特に、タイタン校長については、生徒会長の任命の裏にある意図を探るためにも、徹底的に観察する必要がある。
「生徒会長…ねぇ…」
湯船に浸かりながら、にゃももは小さく呟いた。引き受けたのは、半ば勢いと、そしてこの謎多き学園を探るための「作戦」だった。しかし、その言葉を口にした瞬間、心の中に確かに宿った、一種の責任感のようなものも感じていた。
振り返りを終え、湯船から出たにゃももは、タオルで体を拭いた。浴室の鏡に映る自分の姿。ピンク色のツインテールは、まだ少し水を含んで、可愛らしく跳ねている。

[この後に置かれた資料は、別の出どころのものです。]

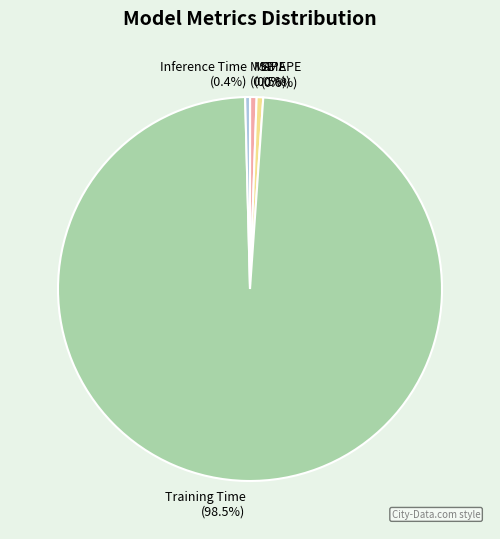

To the nearest percent, what is the difference between the largest and smallest slice percentages?

98%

そして、棚に置いてあった真新しいピンクのパジャマを手に取った。柔らかい肌触りの生地に、小さなリボンのロゴが刺繍されている。これも、この学園から支給されたものなのだろうか。
パジャマを着込み、ベッドに横になる。今日一日の疲れと、新しい情報が入り混じり、頭の中はまだ少し興奮状態だった。しかし、この学園で過ごす日々が、きっと自分にとって、大きな意味を持つことになるだろうという予感が、にゃももを包み込んでいた。
深い眠りへと落ちていくにゃもも。明日から始まる、新たな日々への期待を胸に抱きながら。